Jiang Zijie, Gan Zhuofei, Liang Chuwei, Li Wen-Di
Department of Mechanical Engineering, The University of Hong Kong, Hong Kong, China.
Nanophotonics. 2024 Jan 16;13(7):1181-1189. doi: 10.1515/nanoph-2023-0798. eCollection 2024 Mar.
As a non-destructive and rapid technique, optical scatterometry has gained widespread use in the measurement of film thickness and optical constants. The recent advances in deep learning have presented new and powerful approaches to the resolution of inverse scattering problems. However, the application of deep-neural-network-assisted optical scatterometry for nanostructures still faces significant challenges, including poor stability, limited functionalities, and high equipment requirements. In this paper, a novel characterization method is proposed, which employs deep-neural-network-assisted ellipsometry to address these challenges. The method processes ellipsometric angles, which are measured by basic ellipsometers, as functional signals. A comprehensive model is developed to profile nano-gratings fabricated by diverse techniques, by incorporating rounded corners, residual layers, and optical constants into an existing model. The stability of the model is enhanced by implementing several measures, including multiple sets of initial values and azimuth-resolved measurements. A simple compensation algorithm is also introduced to improve accuracy without compromising efficiency. Experimental results demonstrate that the proposed method can rapidly and accurately characterize nano-gratings fabricated by various methods, with relative errors of both geometric and optical parameters well controlled under 5 %. Thus, the method holds great promise to serve as an alternative to conventional characterization techniques for measurement.

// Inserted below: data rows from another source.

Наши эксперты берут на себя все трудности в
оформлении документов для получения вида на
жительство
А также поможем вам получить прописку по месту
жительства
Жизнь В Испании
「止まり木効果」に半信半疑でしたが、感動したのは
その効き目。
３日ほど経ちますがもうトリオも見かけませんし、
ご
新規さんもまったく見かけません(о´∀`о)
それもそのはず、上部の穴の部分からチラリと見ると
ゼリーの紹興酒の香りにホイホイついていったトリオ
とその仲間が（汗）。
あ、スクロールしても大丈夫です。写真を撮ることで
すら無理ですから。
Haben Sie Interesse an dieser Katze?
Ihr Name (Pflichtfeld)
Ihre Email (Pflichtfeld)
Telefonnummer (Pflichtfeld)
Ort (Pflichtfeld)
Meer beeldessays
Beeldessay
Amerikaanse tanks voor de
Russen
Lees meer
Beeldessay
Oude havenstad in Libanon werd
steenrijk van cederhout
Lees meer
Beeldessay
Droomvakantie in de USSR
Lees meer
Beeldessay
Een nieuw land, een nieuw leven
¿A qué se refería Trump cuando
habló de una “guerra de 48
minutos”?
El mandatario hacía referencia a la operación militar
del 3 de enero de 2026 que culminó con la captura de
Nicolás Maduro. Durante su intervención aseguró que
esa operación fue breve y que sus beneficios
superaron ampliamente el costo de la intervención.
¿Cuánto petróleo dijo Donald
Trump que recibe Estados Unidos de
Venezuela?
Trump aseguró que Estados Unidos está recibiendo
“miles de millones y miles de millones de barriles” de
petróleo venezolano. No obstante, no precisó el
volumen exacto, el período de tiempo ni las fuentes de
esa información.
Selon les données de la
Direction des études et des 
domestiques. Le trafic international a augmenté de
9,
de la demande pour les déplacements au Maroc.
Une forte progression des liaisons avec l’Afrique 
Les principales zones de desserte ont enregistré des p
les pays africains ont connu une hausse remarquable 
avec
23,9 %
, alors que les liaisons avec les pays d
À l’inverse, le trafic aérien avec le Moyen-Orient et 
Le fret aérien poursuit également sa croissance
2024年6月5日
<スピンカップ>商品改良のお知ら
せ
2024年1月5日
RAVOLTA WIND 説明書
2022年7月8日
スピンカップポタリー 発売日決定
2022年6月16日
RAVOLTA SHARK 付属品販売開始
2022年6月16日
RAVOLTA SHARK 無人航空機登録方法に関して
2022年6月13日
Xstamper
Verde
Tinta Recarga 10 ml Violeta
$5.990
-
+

作为一种无损且快速的技术,光学散射测量法在薄膜厚度和光学常数测量中得到了广泛应用。深度学习的最新进展为解决逆散射问题提供了新的强大方法。然而,深度神经网络辅助的光学散射测量法在纳米结构中的应用仍面临重大挑战,包括稳定性差、功能有限以及设备要求高。本文提出了一种新颖的表征方法,该方法采用深度神经网络辅助椭圆偏振测量法来应对这些挑战。该方法将由基本椭圆偏振仪测量的椭圆偏振角作为功能信号进行处理。通过将圆角、残余层和光学常数纳入现有模型,开发了一个综合模型来剖析通过各种技术制造的纳米光栅。通过实施包括多组初始值和方位角分辨测量在内的多种措施,提高了模型的稳定性。还引入了一种简单的补偿算法,在不影响效率的情况下提高准确性。实验结果表明,所提出的方法能够快速、准确地表征通过各种方法制造的纳米光栅,几何参数和光学参数的相对误差均能很好地控制在5%以内。因此,该方法有望成为传统表征技术用于测量的替代方法。